Cancer survivors’ “Right to be forgotten” was the focus at a press conference marking Europa Donna Cyprus’s 20th anniversary on Wednesday.
President of the board of directors of Europa Donna Cyprus, Mary Perdiou announced that in line with Europa Donna Cyprus’ 20-year milestone, the organisation is launching a campaign aimed at passing new legislation that will allow cancer survivors access to insurance coverage and financial facilities. The ‘right to be forgotten’ means the right not to be discriminated when a former cancer patient asks for specific credit services and life insurance after a set period of time has passed.
Referring to data, Perdiou said that cancer survivors are increasing every year by 3 per cent in Europe, while noting that 20 million people live with cancer after their diagnosis and 35 per cent have survival rates beyond 10 years after their diagnosis.
However, Perdiou noted that cancer patients continue to face problems when it comes to accessing financial facilities and securing insurance coverage.
In a video message, EU health commissioner and founding member of Europa Donna Cyprus Stella Kyriakides noted that she could take the initiative to the competent ministers, so that this bill can be forwarded as soon as possible and voted on.
“We already have such examples of places such as Belgium, France, the Netherlands, Portugal, and Italy that have legally guaranteed this right,” she said. She added that Luxembourg also concluded a special contract with insurance companies for cancer patients who have been cured to have access to insurance.
Kyriakides called on member states to incorporate the “right to be forgotten” into their national legislation, and to guarantee it by 2025 at the latest for all cancer patients ten years after the end of their treatment and five years later for people diagnosed before the age of 18.

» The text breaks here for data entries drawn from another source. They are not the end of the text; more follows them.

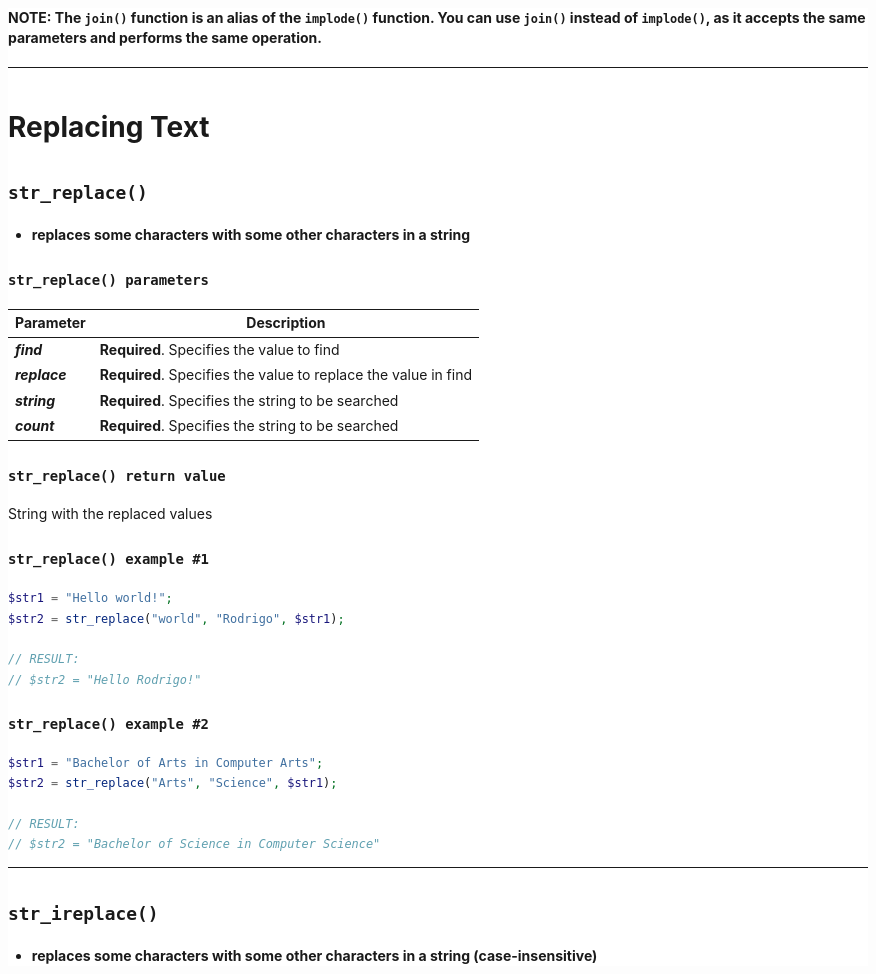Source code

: #### NOTE: The `join()` function is an alias of the `implode()` function. You can use `join()` instead of `implode()`, as it accepts the same parameters and performs the same operation.

---

# Replacing Text

## `str_replace()`
- **replaces some characters with some other characters in a string**

### `str_replace() parameters`
| **Parameter** | **Description**                                                |
|---------------|----------------------------------------------------------------|
| _**find**_    | **Required**. Specifies the value to find                      |
| _**replace**_ | **Required**. Specifies the value to replace the value in find |
| _**string**_  | **Required**. Specifies the string to be searched              |
| _**count**_   | **Required**. Specifies the string to be searched              |

### `str_replace() return value`
String with the replaced values

### `str_replace() example #1`
```php
$str1 = "Hello world!";
$str2 = str_replace("world", "Rodrigo", $str1);

// RESULT:
// $str2 = "Hello Rodrigo!"
```

### `str_replace() example #2`
```php
$str1 = "Bachelor of Arts in Computer Arts";
$str2 = str_replace("Arts", "Science", $str1);

// RESULT:
// $str2 = "Bachelor of Science in Computer Science"
```

---

## `str_ireplace()`
- **replaces some characters with some other characters in a string (case-insensitive)**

Meanwhile, health minister Michalis Hadjipantelas noted that the number of people affected by the illness continues to rise due to demographic changes and living conditions in Europe.
Six hundred and thirty new cases of breast cancer in women and five new cases in men are recorded on average in Cyprus, he said.
Currently in Cyprus, the health ministry offers nationwide breast screening to all women between the ages of 50-69, regardless of income criteria. Based on European guidelines, the ministry plans to extend the programme to women between 45-69 years old.
The health minister said that modern high-tech digital mammography machines have been introduced to the programme, noting that many women have been completely cured thanks to this programme that detects cancer in early, preclinical stages.